**LISTED ENTRIES**
****************
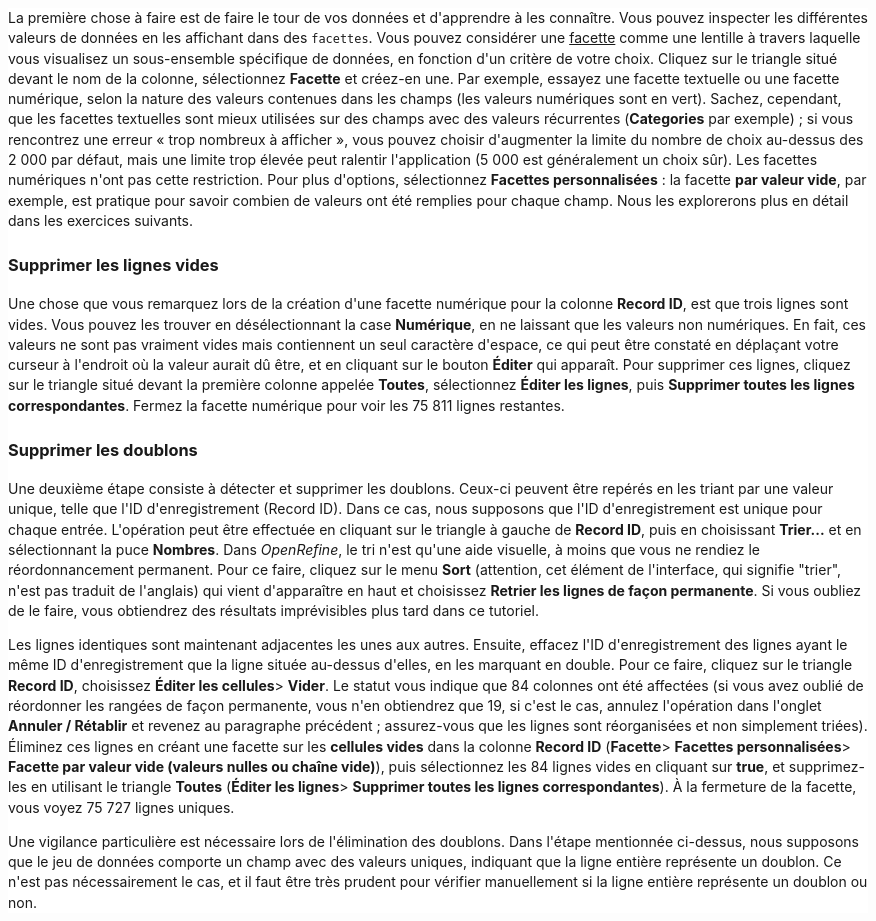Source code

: La première chose à faire est de faire le tour de vos données et d'apprendre à les connaître. Vous pouvez inspecter les différentes valeurs de données en les affichant dans des `facettes`. Vous pouvez considérer une [facette][] comme une lentille à travers laquelle vous visualisez un sous-ensemble spécifique de données, en fonction d'un critère de votre choix. Cliquez sur le triangle situé devant le nom de la colonne, sélectionnez **Facette** et créez-en une. Par exemple, essayez une facette textuelle ou une facette numérique, selon la nature des valeurs contenues dans les champs (les valeurs numériques sont en vert). Sachez, cependant, que les facettes textuelles sont mieux utilisées sur des champs avec des valeurs récurrentes (**Categories** par exemple) ; si vous rencontrez une erreur « trop nombreux à afficher », vous pouvez choisir d'augmenter la limite du nombre de choix au-dessus des 2 000 par défaut, mais une limite trop élevée peut ralentir l'application (5 000 est généralement un choix sûr). Les facettes numériques n'ont pas cette restriction. Pour plus d'options, sélectionnez **Facettes personnalisées** : la facette **par valeur vide**, par exemple, est pratique pour savoir combien de valeurs ont été remplies pour chaque champ. Nous les explorerons plus en détail dans les exercices suivants.

### Supprimer les lignes vides
Une chose que vous remarquez lors de la création d'une facette numérique pour la colonne **Record ID**, est que trois lignes sont vides. Vous pouvez les trouver en désélectionnant la case **Numérique**, en ne laissant que les valeurs non numériques. En fait, ces valeurs ne sont pas vraiment vides mais contiennent un seul caractère d'espace, ce qui peut être constaté en déplaçant votre curseur à l'endroit où la valeur aurait dû être, et en cliquant sur le bouton **Éditer** qui apparaît. Pour supprimer ces lignes, cliquez sur le triangle situé devant la première colonne appelée **Toutes**, sélectionnez **Éditer les lignes**, puis **Supprimer toutes les lignes correspondantes**. Fermez la facette numérique pour voir les 75 811 lignes restantes.

### Supprimer les doublons
Une deuxième étape consiste à détecter et supprimer les doublons. Ceux-ci peuvent être repérés en les triant par une valeur unique, telle que l'ID d'enregistrement (Record ID). Dans ce cas, nous supposons que l'ID d'enregistrement est unique pour chaque entrée. L'opération peut être effectuée en cliquant sur le triangle à gauche de **Record ID**, puis en choisissant **Trier...** et en sélectionnant la puce **Nombres**. Dans *OpenRefine*, le tri n'est qu'une aide visuelle, à moins que vous ne rendiez le réordonnancement permanent. Pour ce faire, cliquez sur le menu **Sort** (attention, cet élément de l'interface, qui signifie "trier", n'est pas traduit de l'anglais) qui vient d'apparaître en haut et choisissez **Retrier les lignes de façon permanente**. Si vous oubliez de le faire, vous obtiendrez des résultats imprévisibles plus tard dans ce tutoriel.

Les lignes identiques sont maintenant adjacentes les unes aux autres. Ensuite, effacez l'ID d'enregistrement des lignes ayant le même ID d'enregistrement que la ligne située au-dessus d'elles, en les marquant en double. Pour ce faire, cliquez sur le triangle **Record ID**, choisissez **Éditer les cellules**\> **Vider**. Le statut vous indique que 84 colonnes ont été affectées (si vous avez oublié de réordonner les rangées de façon permanente, vous n'en obtiendrez que 19, si c'est le cas, annulez l'opération dans l'onglet **Annuler / Rétablir** et revenez au paragraphe précédent ; assurez-vous que les lignes sont réorganisées et non simplement triées). Éliminez ces lignes en créant une facette sur les **cellules vides** dans la colonne **Record ID** (**Facette**\> **Facettes personnalisées**\> **Facette par valeur vide (valeurs nulles ou chaîne vide)**), puis sélectionnez les 84 lignes vides en cliquant sur **true**, et supprimez-les en utilisant le triangle **Toutes** (**Éditer les lignes**\> **Supprimer toutes les lignes correspondantes**). À la fermeture de la facette, vous voyez 75 727 lignes uniques.

Une vigilance particulière est nécessaire lors de l'élimination des doublons. Dans l'étape mentionnée ci-dessus, nous supposons que le jeu de données comporte un champ avec des valeurs uniques, indiquant que la ligne entière représente un doublon. Ce n'est pas nécessairement le cas, et il faut être très prudent pour vérifier manuellement si la ligne entière représente un doublon ou non.


[*OpenRefine*]: http://openrefine.org "OpenRefine"
[Powerhouse museum]: http://www.powerhousemuseum.com "Powerhouse museum"
  [*Potter’s Wheel ABC*]: http://control.cs.berkeley.edu/abc/ "Potter's Wheel ABC "
  [*Wrangler*]: http://vis.stanford.edu/papers/wrangler/ "Wrangler"
  [profilage]: https://fr.wikipedia.org/wiki/Data_profiling
  [reconnaissance d'entités nommées]: https://fr.wikipedia.org/wiki/Reconnaissance_d%27entit%C3%A9s_nomm%C3%A9es
  [Bibliothèque du Congrès]: http://www.loc.gov/index.html "Bibliothèque du Congrès"
  [OCLC]: https://www.oclc.org/fr/home.html "OCLC"
  [site web]: http://www.powerhousemuseum.com/collection/database/download.php "site web"
  [licence Creative Commons Attribution - Partage dans les Mêmes Conditions]: https://creativecommons.org/licenses/by-sa/4.0/deed.fr
  [vocabulaire contrôlé]: https://fr.wikipedia.org/wiki/Vocabulaire_contr%C3%B4l%C3%A9
  [données liées]: https://fr.wikipedia.org/wiki/Web_des_donn%C3%A9es
  [Téléchargez OpenRefine]: http://openrefine.org/#download_openrefine
  [site FreeYourMetadata]: http://data.freeyourmetadata.org/powerhouse-museum/
  [phm-collection]: /assets/phm-collection.tsv
  [projet OpenRefine initial]: http://data.freeyourmetadata.org/powerhouse-museum/phm-collection.google-refine.tar.gz
  [Powerhouse Museum Website]: /images/powerhouseScreenshot.png
  [facette]: https://fr.wikipedia.org/wiki/Recherche_%C3%A0_facettes
  [Screenshot of OpenRefine Example]: /images/overviewOfSomeClusters.png
  [GREL documentation]: https://github.com/OpenRefine/OpenRefine/wiki/GREL-Functions
  [expression régulière]: https://fr.wikipedia.org/wiki/Expression_r%C3%A9guli%C3%A8re "Expressions régulières"
  [CSV]: https://fr.wikipedia.org/wiki/Comma-separated_values
  [extension RDF Refine]: http://web.archive.org/web/20180113121435/http://refine.deri.ie/docs
  [extension NER]: https://github.com/RubenVerborgh/Refine-NER-Extension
****************
**WHAT TO DO**
Reproduce the lines from the one containing "### Supprimer les lignes vides" up to and including the one containing "Une chose que", changing "vides" to "vierges" and leaving everything else unaltered.

**SOLUTION TO THIS TASK**
### Supprimer les lignes vierges
Une chose que vous remarquez lors de la création d'une facette numérique pour la colonne **Record ID**, est que trois lignes sont vierges. Vous pouvez les trouver en désélectionnant la case **Numérique**, en ne laissant que les valeurs non numériques. En fait, ces valeurs ne sont pas vraiment vierges mais contiennent un seul caractère d'espace, ce qui peut être constaté en déplaçant votre curseur à l'endroit où la valeur aurait dû être, et en cliquant sur le bouton **Éditer** qui apparaît. Pour supprimer ces lignes, cliquez sur le triangle situé devant la première colonne appelée **Toutes**, sélectionnez **Éditer les lignes**, puis **Supprimer toutes les lignes correspondantes**. Fermez la facette numérique pour voir les 75 811 lignes restantes.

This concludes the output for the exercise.